Part B Insider (Multispecialty) Coding Alert

REIMBURSEMENT:

13 Coding Opportunities You May Have Overlooked

You could be turning away your rightful reimbursement for 100s of services

Medicare coding rules are complex and challenging, and sometimes it’s hard to know which services you can rightfully bill. But there are a number of codes and modifiers experts say you’re frequently missing out on:

• Modifier 59. Some coders assume that if the Correct Coding Initiative forbids billing two codes on the same date, that’s the end of the story. But in fact, you may be missing out on some legitimate cases where CCI allows you to use the 59 modifier to override an edit, says Jim McNally, third-party coding specialist with Health Care Consultant Services in Flushing, NY.

“That is a major problem I see everyday,” McNally says. Always scan the CCI Edits to see which ones a modifier can override, he advises. Of course, you should only use the 59 modifier when the services are separate, distinct and medically necessary, he notes.

• Modifier 50: Many procedures are inherently unilateral, and you won’t receive full reimbursement for bilateral versions of those procedures unless you append the 50 modifier, notes Laura Siniscalchi, manager of the Life Sciences & Health Care Regulatory Services Practice at Deloitte & Touche in Boston.

Watch out: Coders often forget the 50 modifier for bilateral spinal injection and diagnostic ophthalmology procedures.

• Supervision & Interpretation: For many invasive/diagnostic radiology codes, you need two codes, the S&I code plus a surgical code. Often, coders forget to append the surgical code, especially on outpatient hospital claims, says Siniscalchi.

Example: You may remember to report CT guided needle biopsy code 76360 but leave out the associated site-specific percutaneous needle biopsy code.

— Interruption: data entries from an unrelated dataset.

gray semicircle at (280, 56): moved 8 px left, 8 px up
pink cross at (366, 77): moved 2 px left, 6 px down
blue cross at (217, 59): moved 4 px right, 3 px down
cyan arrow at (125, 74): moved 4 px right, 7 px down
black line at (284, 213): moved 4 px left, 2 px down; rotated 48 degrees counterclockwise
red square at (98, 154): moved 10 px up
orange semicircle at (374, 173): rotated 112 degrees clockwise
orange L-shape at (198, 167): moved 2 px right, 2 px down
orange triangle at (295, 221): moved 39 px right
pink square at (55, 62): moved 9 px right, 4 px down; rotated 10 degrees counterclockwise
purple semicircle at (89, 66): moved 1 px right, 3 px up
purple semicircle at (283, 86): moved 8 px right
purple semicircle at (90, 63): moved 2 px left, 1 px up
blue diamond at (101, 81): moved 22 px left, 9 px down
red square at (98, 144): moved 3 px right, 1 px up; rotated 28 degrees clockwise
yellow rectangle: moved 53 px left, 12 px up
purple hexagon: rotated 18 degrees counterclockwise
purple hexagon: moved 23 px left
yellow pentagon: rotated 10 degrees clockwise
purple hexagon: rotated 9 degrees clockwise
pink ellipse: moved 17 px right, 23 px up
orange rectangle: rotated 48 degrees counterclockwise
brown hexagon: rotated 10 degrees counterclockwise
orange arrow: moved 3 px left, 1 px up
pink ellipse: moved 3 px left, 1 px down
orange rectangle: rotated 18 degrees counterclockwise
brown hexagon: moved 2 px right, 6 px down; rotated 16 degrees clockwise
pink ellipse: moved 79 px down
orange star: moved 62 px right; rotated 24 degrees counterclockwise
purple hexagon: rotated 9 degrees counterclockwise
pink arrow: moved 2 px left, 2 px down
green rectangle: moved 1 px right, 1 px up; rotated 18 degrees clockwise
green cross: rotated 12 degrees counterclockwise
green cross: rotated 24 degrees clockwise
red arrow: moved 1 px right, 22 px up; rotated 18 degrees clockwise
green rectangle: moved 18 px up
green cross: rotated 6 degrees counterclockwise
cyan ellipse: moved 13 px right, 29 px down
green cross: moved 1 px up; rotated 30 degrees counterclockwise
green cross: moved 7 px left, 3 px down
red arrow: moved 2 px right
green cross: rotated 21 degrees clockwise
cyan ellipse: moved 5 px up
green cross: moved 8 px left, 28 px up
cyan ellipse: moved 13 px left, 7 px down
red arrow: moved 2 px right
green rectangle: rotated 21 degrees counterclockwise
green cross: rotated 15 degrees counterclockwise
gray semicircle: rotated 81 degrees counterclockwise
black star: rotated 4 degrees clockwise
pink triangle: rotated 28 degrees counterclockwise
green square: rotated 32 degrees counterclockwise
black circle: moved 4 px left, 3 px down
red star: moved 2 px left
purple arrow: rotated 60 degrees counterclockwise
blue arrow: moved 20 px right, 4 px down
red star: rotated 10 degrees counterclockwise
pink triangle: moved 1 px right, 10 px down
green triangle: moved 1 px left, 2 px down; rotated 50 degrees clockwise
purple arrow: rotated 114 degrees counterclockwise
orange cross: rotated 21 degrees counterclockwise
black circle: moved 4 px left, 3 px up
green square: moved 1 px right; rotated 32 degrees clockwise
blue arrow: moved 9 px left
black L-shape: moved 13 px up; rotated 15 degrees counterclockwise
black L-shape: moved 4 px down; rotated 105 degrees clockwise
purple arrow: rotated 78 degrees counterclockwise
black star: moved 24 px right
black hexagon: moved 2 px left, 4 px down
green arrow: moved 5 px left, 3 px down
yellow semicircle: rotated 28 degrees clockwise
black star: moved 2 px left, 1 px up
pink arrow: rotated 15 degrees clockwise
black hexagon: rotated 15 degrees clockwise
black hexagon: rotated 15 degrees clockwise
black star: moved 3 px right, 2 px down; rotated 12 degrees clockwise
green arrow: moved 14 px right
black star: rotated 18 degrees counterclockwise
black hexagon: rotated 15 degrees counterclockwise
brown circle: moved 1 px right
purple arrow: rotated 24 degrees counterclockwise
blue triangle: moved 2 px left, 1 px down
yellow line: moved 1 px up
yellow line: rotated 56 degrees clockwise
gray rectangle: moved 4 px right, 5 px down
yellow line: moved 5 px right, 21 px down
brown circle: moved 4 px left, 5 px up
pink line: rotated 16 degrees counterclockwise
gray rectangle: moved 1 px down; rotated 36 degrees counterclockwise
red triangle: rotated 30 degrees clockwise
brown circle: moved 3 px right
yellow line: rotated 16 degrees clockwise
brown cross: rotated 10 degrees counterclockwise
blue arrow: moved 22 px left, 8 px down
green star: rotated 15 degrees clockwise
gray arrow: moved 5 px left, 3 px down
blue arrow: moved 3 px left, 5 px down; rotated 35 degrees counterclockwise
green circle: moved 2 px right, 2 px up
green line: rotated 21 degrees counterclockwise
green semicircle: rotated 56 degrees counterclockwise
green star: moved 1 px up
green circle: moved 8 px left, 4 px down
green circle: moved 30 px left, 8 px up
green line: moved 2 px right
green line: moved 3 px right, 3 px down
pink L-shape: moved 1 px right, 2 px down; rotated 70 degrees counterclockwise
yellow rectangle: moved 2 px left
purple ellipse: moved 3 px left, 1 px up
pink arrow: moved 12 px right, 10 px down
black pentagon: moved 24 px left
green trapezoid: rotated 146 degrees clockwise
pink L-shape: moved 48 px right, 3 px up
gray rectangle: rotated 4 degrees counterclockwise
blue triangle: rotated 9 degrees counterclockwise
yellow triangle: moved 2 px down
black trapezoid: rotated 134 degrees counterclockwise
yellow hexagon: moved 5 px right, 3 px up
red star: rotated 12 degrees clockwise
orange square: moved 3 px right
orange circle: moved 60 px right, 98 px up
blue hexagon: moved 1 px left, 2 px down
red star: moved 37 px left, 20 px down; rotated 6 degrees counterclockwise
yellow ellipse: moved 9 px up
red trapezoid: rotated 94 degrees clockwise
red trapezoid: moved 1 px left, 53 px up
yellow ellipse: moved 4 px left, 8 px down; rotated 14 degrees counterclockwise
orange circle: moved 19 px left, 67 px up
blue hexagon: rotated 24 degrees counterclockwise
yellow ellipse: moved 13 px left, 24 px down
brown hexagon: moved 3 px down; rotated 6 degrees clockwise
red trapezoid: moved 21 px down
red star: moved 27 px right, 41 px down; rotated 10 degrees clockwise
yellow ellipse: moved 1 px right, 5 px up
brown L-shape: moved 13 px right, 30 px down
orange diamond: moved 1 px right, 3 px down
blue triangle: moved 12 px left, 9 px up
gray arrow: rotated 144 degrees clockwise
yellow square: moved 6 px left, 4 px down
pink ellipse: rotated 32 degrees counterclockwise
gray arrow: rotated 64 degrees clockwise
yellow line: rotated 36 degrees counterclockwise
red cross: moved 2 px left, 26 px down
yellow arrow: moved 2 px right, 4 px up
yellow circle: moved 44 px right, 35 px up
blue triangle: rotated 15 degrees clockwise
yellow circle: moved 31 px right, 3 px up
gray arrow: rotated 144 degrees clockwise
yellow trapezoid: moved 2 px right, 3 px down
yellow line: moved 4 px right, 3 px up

• Graft preparation: Many coders aren’t aware they can bill 15000 for preparation of graft site when doing a delayed full thickness skin graft on a wound that you have allowed granulation tissue to develop in. You can bill this code prior to graft placement. “I know that I overlooked that code for many years,” says Media, PA dermatologist Arthur Balin.

• Colonoscopy: Many payors want to bundle 45380-45385 with other codes, but you should be able to bill these codes separately, says Jean Thompson, administrator of Consultants in Gastroenterology in Inde-pendence, MO. She appeals these denials with a 99-percent success rate.

7 Add-On Codes You May Be Overlooking

Here are some other codes you might not realize you can bill for separately, according to Siniscalchi:

• add-on code

92974 (Transcatheter placement of radiation delivery device for subsequent coronary intravascular brachytherapy). (Note: This code does not include the radiation oncology service for brachytherapy.)

• add-on code

92973 (Percutaneous transluminal coronary thrombectomy). You should report this in addition to the primary procedure, such as coronary angioplasty.

• add-on code 

64872 (Secondary or delayed suture of nerve)

• add-on code

64874 (Extensive mobilization of transposition of nerve)

• add-on code 

64876 (Nerve suture requiring shortening of bone of extremity)

• add-on code

95874 (Needle electromyography for guidance in conjunction with chemodenervation)

• add-on code 

75998 (Fluoroscopic guidance for central venous access device placement, replacement, or removal).

She also says coders often overlook 51700 (Bladder irrigation).